→ **WHAT IS NEEDED**: Copy out every line below word for word, leaving out the ones that only mark where a picture goes.

═════ DATASET ENTRIES

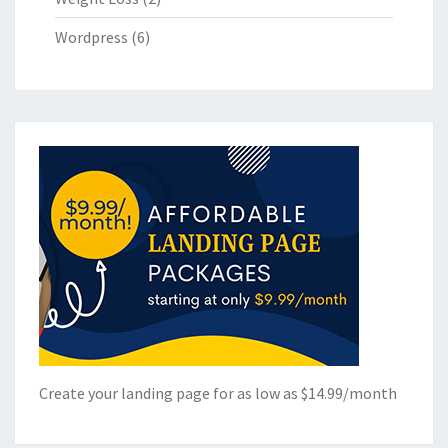
Wordpress
(6)
Create your landing page for as low as $14.99/month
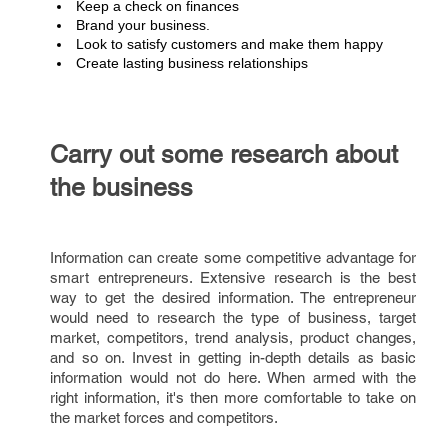
Keep a check on finances
Brand your business.
Look to satisfy customers and make them happy
Create lasting business relationships
Carry out some research about
the business
Information can create some competitive advantage for
smart entrepreneurs. Extensive research is the best
way to get the desired information. The entrepreneur
would need to research the type of business, target
market, competitors, trend analysis, product changes,
and so on. Invest in getting in-depth details as basic
information would not do here. When armed with the
right information, it's then more comfortable to take on
the market forces and competitors.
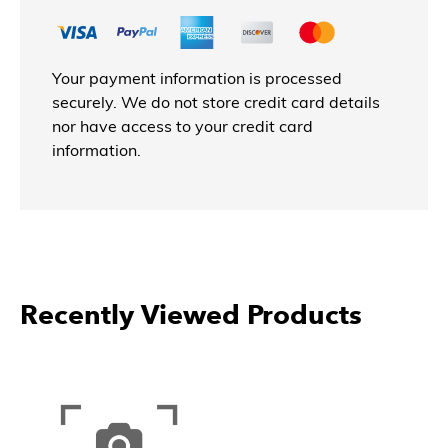
Your payment information is processed
securely. We do not store credit card details
nor have access to your credit card
information.
Recently Viewed Products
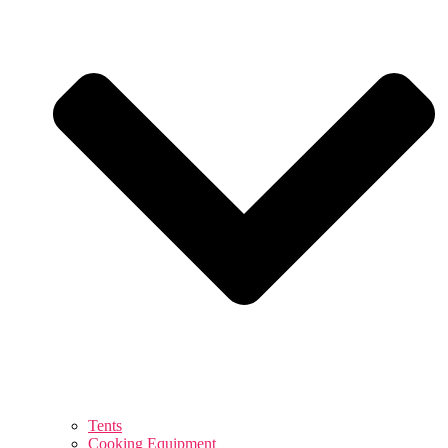
Tents
Cooking Equipment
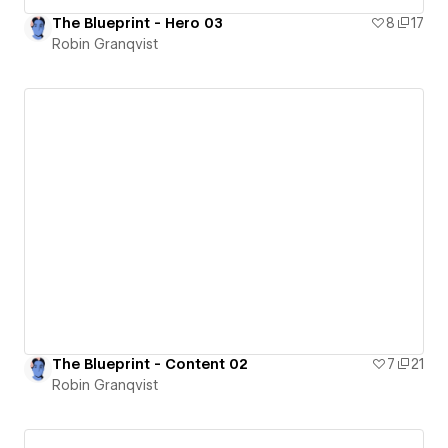
The Blueprint - Hero 03
8
17
Robin Granqvist
The Blueprint - Content 02
7
21
Robin Granqvist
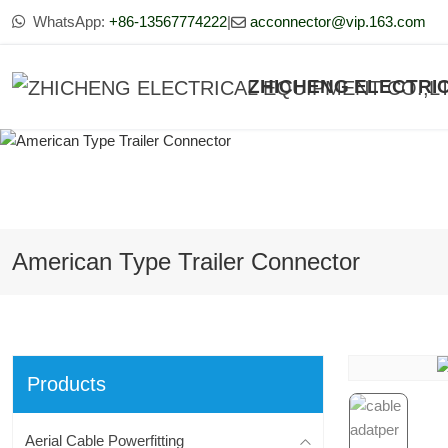
WhatsApp:
+86-13567774222
|
acconnector@vip.163.com
ZHICHENG ELECTRIC
American Type Trailer Connector
Products
Aerial Cable Powerfitting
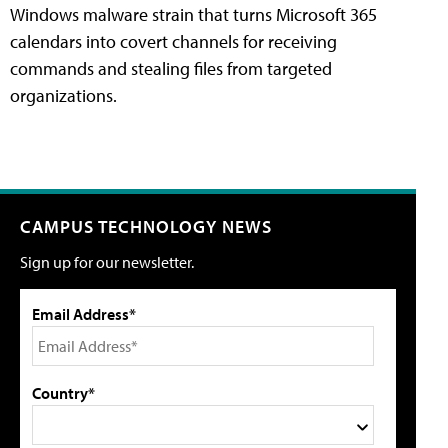
Windows malware strain that turns Microsoft 365
calendars into covert channels for receiving
commands and stealing files from targeted
organizations.
CAMPUS TECHNOLOGY NEWS
Sign up for our newsletter.
Email Address*
Country*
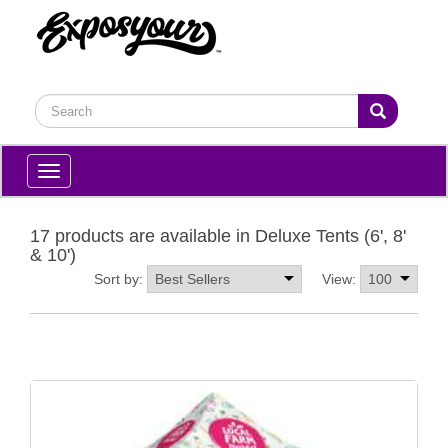
Toggle
navigation
17 products are available in Deluxe Tents (6', 8'
& 10')
Sort by:
View:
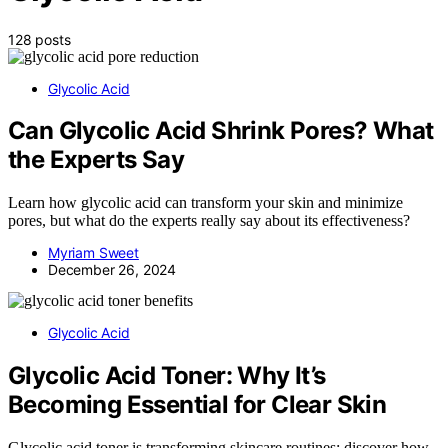
128 posts
Glycolic Acid
Can Glycolic Acid Shrink Pores? What
the Experts Say
Learn how glycolic acid can transform your skin and minimize
pores, but what do the experts really say about its effectiveness?
Myriam Sweet
December 26, 2024
Glycolic Acid
Glycolic Acid Toner: Why It’s
Becoming Essential for Clear Skin
Glycolic acid toner is transforming skincare routines; discover how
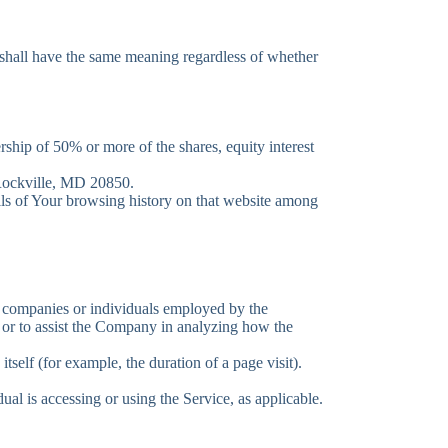
s shall have the same meaning regardless of whether
ship of 50% or more of the shares, equity interest
 Rockville, MD 20850.
ails of Your browsing history on that website among
ty companies or individuals employed by the
e or to assist the Company in analyzing how the
itself (for example, the duration of a page visit).
ual is accessing or using the Service, as applicable.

══════════

→ **FINISHED EXERCISE**:
Wordpress
(6)
Create your landing page for as low as $14.99/month
Keep a check on finances
Brand your business.
Look to satisfy customers and make them happy
Create lasting business relationships
Carry out some research about
the business
Information can create some competitive advantage for
smart entrepreneurs. Extensive research is the best
way to get the desired information. The entrepreneur
would need to research the type of business, target
market, competitors, trend analysis, product changes,
and so on. Invest in getting in-depth details as basic
information would not do here. When armed with the
right information, it's then more comfortable to take on
the market forces and competitors.
Your payment information is processed
securely. We do not store credit card details
nor have access to your credit card
information.
Recently Viewed Products
Tents
Cooking Equipment
The Blueprint - Hero 03
8
17
Robin Granqvist
The Blueprint - Content 02
7
21
Robin Granqvist
WhatsApp:
+86-13567774222
|
acconnector@vip.163.com
ZHICHENG ELECTRIC
American Type Trailer Connector
Products
Aerial Cable Powerfitting
Windows malware strain that turns Microsoft 365
calendars into covert channels for receiving
commands and stealing files from targeted
organizations.
CAMPUS TECHNOLOGY NEWS
Sign up for our newsletter.
Email Address*
Country*
Toggle
navigation
17 products are available in Deluxe Tents (6', 8'
& 10')
Sort by:
View:
128 posts
Glycolic Acid
Can Glycolic Acid Shrink Pores? What
the Experts Say
Learn how glycolic acid can transform your skin and minimize
pores, but what do the experts really say about its effectiveness?
Myriam Sweet
December 26, 2024
Glycolic Acid
Glycolic Acid Toner: Why It’s
Becoming Essential for Clear Skin
Glycolic acid toner is transforming skincare routines; discover how
s shall have the same meaning regardless of whether
ship of 50% or more of the shares, equity interest
 Rockville, MD 20850.
ails of Your browsing history on that website among
ty companies or individuals employed by the
e or to assist the Company in analyzing how the
itself (for example, the duration of a page visit).
ual is accessing or using the Service, as applicable.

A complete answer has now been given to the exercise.